Da mesma forma, é inviável a reabertura do prazo para apresentação dos documentos pleiteada pelo recorrente, uma vez que as “diligências devem ser cumpridas pelos candidatos e partidos políticos no prazo de 3 (três) dias contados da intimação, sob pena de preclusão”, conforme dispõe o art. 69, § 1º, da Resolução TSE n. 23.607/19.

Assim, admitir a entrega da mídia após a sentença e reabrir a instrução implicaria procedimento que carece de base legal, além de representar quebra da isonomia em relação aos deveres a que estão igualmente submetidos todos os candidatos.

No mesmo sentido, colaciono julgado deste Tribunal Regional:

RECURSO. ELEIÇÕES 2020. CONTAS DE CAMPANHA. JULGADAS NÃO PRESTADAS. CANDIDATO. VEREADOR. RESOLUÇÃO TSE N. 23.607/19. MÍDIA ELETRÔNICA. NÃO APRESENTAÇÃO. INTIMAÇÃO PARA SANEAMENTO. TRANSCURSO DO PRAZO IN ALBIS. ENTREGA EXTEMPORÂNEA DAS MÍDIAS. SENTENÇA JÁ PROLATADA. PRECLUSÃO. CONTAS NÃO PRESTADAS. QUITAÇÃO ELEITORAL. IMPEDIMENTO ATÉ O FINAL DA LEGISLATURA. DESPROVIMENTO.

1. Recurso contra sentença que julgou não prestadas as contas de campanha, nos termos do art. 74, inc. IV, da Resolução TSE n. 23.607/19.

2. Contas julgadas não prestadas. Desatendimento à intimação que determinou a apresentação de documentos obrigatórios, tendo transcorrido in albis o prazo para sanar a omissão, incidindo o disposto no art. 49, § 5º, inc. VII, da Resolução TSE n. 23.607/19.
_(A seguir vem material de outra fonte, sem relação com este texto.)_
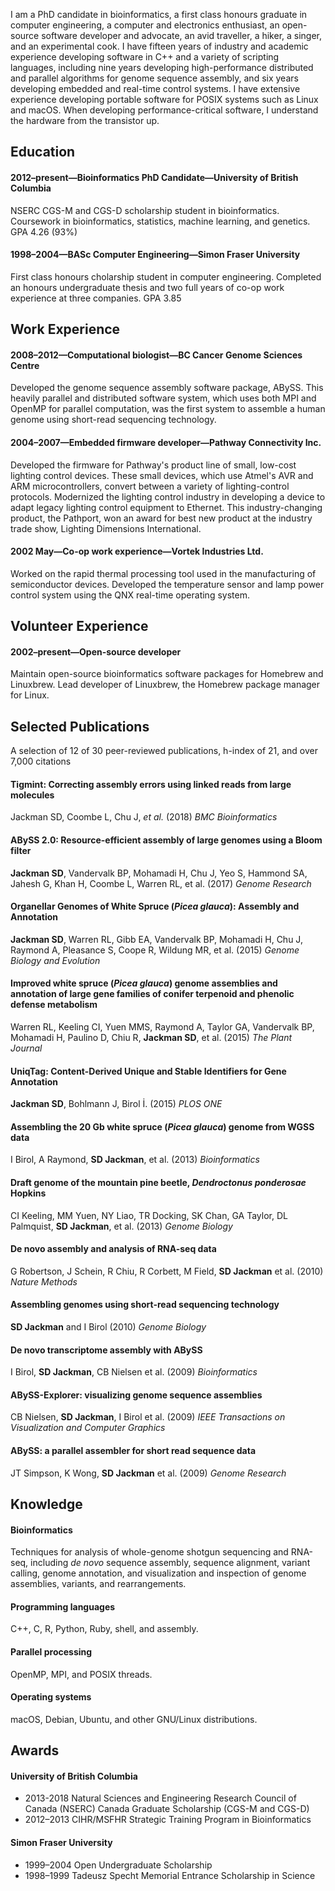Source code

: I am a PhD candidate in bioinformatics, a first class honours graduate in computer engineering, a computer and electronics enthusiast, an open-source software developer and advocate, an avid traveller, a hiker, a singer, and an experimental cook. I have fifteen years of industry and academic experience developing software in C++ and a variety of scripting languages, including nine years developing high-performance distributed and parallel algorithms for genome sequence assembly, and six years developing embedded and real-time control systems. I have extensive experience developing portable software for POSIX systems such as Linux and macOS. When developing performance-critical software, I understand the hardware from the transistor up.

## Education

#### 2012–present—Bioinformatics PhD Candidate—University of British Columbia

NSERC CGS-M and CGS-D scholarship student in bioinformatics. Coursework
in bioinformatics, statistics, machine learning, and genetics.
GPA 4.26 (93%)

#### 1998–2004—BASc Computer Engineering—Simon Fraser University

First class honours cholarship student in computer engineering. Completed an honours undergraduate thesis and two full years of co-op work experience at
three companies. GPA 3.85

## Work Experience

#### 2008–2012—Computational biologist—BC Cancer Genome Sciences Centre

Developed the genome sequence assembly software package, ABySS. This
heavily parallel and distributed software system, which uses both MPI
and OpenMP for parallel computation, was the first system to assemble
a human genome using short-read sequencing technology.

#### 2004–2007—Embedded firmware developer—Pathway Connectivity Inc.

Developed the firmware for Pathway's product line of small, low-cost lighting control devices. These small devices, which use Atmel's AVR and ARM microcontrollers, convert between a variety of lighting-control protocols. Modernized the lighting control industry in developing a device to adapt legacy lighting control equipment to Ethernet. This industry-changing product, the Pathport, won an award for best new product at the industry trade show, Lighting Dimensions International.

#### 2002 May—Co-op work experience—Vortek Industries Ltd.

Worked on the rapid thermal processing tool used in the manufacturing
of semiconductor devices. Developed the temperature sensor and lamp
power control system using the QNX real-time operating system.

## Volunteer Experience

#### 2002–present—Open-source developer

Maintain open-source bioinformatics software packages for Homebrew and Linuxbrew. Lead developer of Linuxbrew, the Homebrew package manager for Linux.

## Selected Publications

A selection of 12 of 30 peer-reviewed publications, h-index of 21, and over 7,000 citations

#### Tigmint: Correcting assembly errors using linked reads from large molecules
Jackman SD, Coombe L, Chu J, *et al.*
(2018)
*BMC Bioinformatics*

#### ABySS 2.0: Resource-efficient assembly of large genomes using a Bloom filter
**Jackman SD**, Vandervalk BP, Mohamadi H, Chu J, Yeo S, Hammond SA, Jahesh G, Khan H, Coombe L, Warren RL, et al.
(2017)
*Genome Research*

#### Organellar Genomes of White Spruce (*Picea glauca*): Assembly and Annotation
**Jackman SD**, Warren RL, Gibb EA, Vandervalk BP, Mohamadi H, Chu J, Raymond A, Pleasance S, Coope R, Wildung MR, et al.
(2015)
*Genome Biology and Evolution*

#### Improved white spruce (*Picea glauca*) genome assemblies and annotation of large gene families of conifer terpenoid and phenolic defense metabolism
Warren RL, Keeling CI, Yuen MMS, Raymond A, Taylor GA, Vandervalk BP, Mohamadi H, Paulino D, Chiu R, **Jackman SD**, et al.
(2015)
*The Plant Journal*

#### UniqTag: Content-Derived Unique and Stable Identifiers for Gene Annotation
**Jackman SD**, Bohlmann J, Birol İ.
(2015)
*PLOS ONE*

#### Assembling the 20 Gb white spruce (*Picea glauca*) genome from WGSS data
I Birol, A Raymond, **SD Jackman**, et al.
(2013)
_Bioinformatics_

#### Draft genome of the mountain pine beetle, *Dendroctonus ponderosae* Hopkins
CI Keeling, MM Yuen, NY Liao, TR Docking, SK Chan, GA Taylor, DL Palmquist, **SD Jackman**, et al.
(2013)
_Genome Biology_

#### De novo assembly and analysis of RNA-seq data
G Robertson, J Schein, R Chiu, R Corbett, M Field, **SD Jackman** et al.
(2010)
_Nature Methods_

#### Assembling genomes using short-read sequencing technology
**SD Jackman** and I Birol
(2010)
_Genome Biology_

#### De novo transcriptome assembly with ABySS
I Birol, **SD Jackman**, CB Nielsen et al.
(2009)
_Bioinformatics_

#### ABySS-Explorer: visualizing genome sequence assemblies
CB Nielsen, **SD Jackman**, I Birol et al.
(2009)
_IEEE Transactions on Visualization and Computer Graphics_

#### ABySS: a parallel assembler for short read sequence data
JT Simpson, K Wong, **SD Jackman** et al.
(2009)
_Genome Research_

## Knowledge

#### Bioinformatics

Techniques for analysis of whole-genome shotgun sequencing and RNA-seq, including *de novo* sequence assembly, sequence alignment, variant calling, genome annotation, and visualization and inspection of genome assemblies, variants, and rearrangements.

#### Programming languages

C++, C, R, Python, Ruby, shell, and assembly.

#### Parallel processing

OpenMP, MPI, and POSIX threads.

#### Operating systems

macOS, Debian, Ubuntu, and other GNU/Linux distributions.

## Awards

#### University of British Columbia

* 2013-2018 Natural Sciences and Engineering Research Council of Canada (NSERC)
  Canada Graduate Scholarship (CGS-M and CGS-D)
* 2012–2013 CIHR/MSFHR Strategic Training Program in Bioinformatics

#### Simon Fraser University

* 1999–2004 Open Undergraduate Scholarship
* 1998–1999 Tadeusz Specht Memorial Entrance Scholarship in Science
3. Entrega extemporânea das mídias – obrigatórias para a análise das contas pelo juízo competente –, realizada após a prolação da sentença. Inviável a reabertura da instrução, o que representaria quebra da isonomia, pois se trata de obrigação à qual estão igualmente submetidos todos os candidatos.
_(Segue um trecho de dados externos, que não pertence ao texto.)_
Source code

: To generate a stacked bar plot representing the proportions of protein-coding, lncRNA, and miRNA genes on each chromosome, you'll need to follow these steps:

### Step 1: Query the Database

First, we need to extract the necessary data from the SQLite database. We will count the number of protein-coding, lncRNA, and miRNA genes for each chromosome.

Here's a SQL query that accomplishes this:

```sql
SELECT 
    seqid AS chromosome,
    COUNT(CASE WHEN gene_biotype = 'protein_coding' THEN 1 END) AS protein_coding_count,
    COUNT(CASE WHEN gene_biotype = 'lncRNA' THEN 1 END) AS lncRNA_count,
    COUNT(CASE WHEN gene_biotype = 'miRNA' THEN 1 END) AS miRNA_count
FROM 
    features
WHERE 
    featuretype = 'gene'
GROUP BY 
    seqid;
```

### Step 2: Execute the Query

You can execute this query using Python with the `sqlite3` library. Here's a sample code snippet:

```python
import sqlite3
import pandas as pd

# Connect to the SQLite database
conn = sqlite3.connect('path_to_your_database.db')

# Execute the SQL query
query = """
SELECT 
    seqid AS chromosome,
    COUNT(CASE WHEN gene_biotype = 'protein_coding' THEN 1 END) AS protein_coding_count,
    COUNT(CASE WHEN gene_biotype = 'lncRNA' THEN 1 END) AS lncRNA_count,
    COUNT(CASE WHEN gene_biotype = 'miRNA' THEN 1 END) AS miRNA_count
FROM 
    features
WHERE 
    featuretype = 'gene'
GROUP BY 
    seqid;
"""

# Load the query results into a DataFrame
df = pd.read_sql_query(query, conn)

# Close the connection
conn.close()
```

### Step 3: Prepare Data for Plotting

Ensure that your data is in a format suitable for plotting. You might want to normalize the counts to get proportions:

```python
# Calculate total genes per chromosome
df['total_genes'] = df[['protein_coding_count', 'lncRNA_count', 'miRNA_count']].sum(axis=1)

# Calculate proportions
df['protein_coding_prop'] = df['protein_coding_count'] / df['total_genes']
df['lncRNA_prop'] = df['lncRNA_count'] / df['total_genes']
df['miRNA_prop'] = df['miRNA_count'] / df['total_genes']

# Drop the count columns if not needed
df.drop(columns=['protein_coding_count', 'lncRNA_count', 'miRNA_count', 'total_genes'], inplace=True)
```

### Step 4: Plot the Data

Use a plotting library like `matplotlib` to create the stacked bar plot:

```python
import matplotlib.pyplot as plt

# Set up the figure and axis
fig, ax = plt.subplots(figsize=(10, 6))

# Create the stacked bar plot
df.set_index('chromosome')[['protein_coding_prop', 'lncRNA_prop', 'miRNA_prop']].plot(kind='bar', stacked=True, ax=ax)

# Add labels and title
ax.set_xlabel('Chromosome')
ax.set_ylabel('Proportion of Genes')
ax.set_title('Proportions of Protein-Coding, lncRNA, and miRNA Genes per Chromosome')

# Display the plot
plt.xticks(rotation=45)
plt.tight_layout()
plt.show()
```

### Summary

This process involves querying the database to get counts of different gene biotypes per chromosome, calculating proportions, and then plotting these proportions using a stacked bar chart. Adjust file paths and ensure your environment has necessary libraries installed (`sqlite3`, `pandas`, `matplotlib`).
4. Julgadas não prestadas as contas, aplica-se à hipótese o disposto no art. 80, inc. I, da Resolução TSE n. 23.607/19, que prevê o impedimento de o candidato obter a certidão de quitação eleitoral até o final da legislatura, persistindo os efeitos da restrição após esse período até a efetiva apresentação das contas, sem que tal circunstância impeça que o recorrente apresente, ao juízo de primeiro grau, requerimento de regularização de omissão de prestação de contas para obtenção de quitação eleitoral, após o final da legislatura para o cargo disputado.

5. Desprovimento.

(Recurso Eleitoral n 060031515, ACÓRDÃO de 22/02/2022, Relator: DES. ELEITORAL AMADEO HENRIQUE RAMELLA BUTTELLI, Publicação: DJE - Diário de Justiça Eletrônico, Data: 24.02.2022.) (Grifei.)

 

Dito isso, não havendo como considerar que o erro na transmissão dos dados não tenha sido percebido tempestivamente, a concorrente deveria ter buscado corrigir o problema prontamente.
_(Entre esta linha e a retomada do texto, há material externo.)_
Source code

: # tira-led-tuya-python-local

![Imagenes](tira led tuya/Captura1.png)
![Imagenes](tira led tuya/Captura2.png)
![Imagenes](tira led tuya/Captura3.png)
Além disso, devido ao reconhecimento de omissão da candidata na apresentação completa de suas contas (ID 44909558), o órgão técnico realizou análise conforme previsto no art. 49, § 5º, incs. III e V, da Resolução TSE n. 23.607/19 para as contas não prestadas.

Na informação exarada pelo Chefe de Cartório da 025ª Zona Eleitoral (ID 44909559), foi identificado “o recebimento de recursos do Fundo Especial de Financiamento de Campanha - FEFC no valor de R$ 1.250,00, bem como a arrecadação de recursos financeiros próprios da candidata no valor de R$ 50,00”, sem a detecção do recebimento de recursos de fonte vedada ou de origem não identificada.

Assim, tendo sido verificado, na análise técnica, o recebimento de recursos públicos, cujo dispêndio deixou de ser comprovado, deve ser mantida, também, a determinação do recolhimento de valores ao Tesouro Nacional, com fundamento no art. 79, § 1º, da Resolução TSE n. 23.607/19.

Ainda, acolho a proposição do parecer ministerial, da lavra do ilustre Dr. José Osmar Pumes, para corrigir de ofício erro material da sentença, que, equivocadamente, determinou o recolhimento de R$ 1.480,34, pois o valor correto recebido do FEFC foi de R$ 1.250,00.

 

Dispositivo

DIANTE DO EXPOSTO, voto pelo desprovimento do recurso, mantendo a sentença que julgou não prestadas as contas de MARLI HASENKAMP STIEGEMEIER, relativas ao pleito de 2020, corrigindo, de ofício, erro material na sentença para fixar em R$ 1.250,00 (um mil, duzentos e cinquenta reais) a quantia a ser recolhida ao Tesouro Nacional.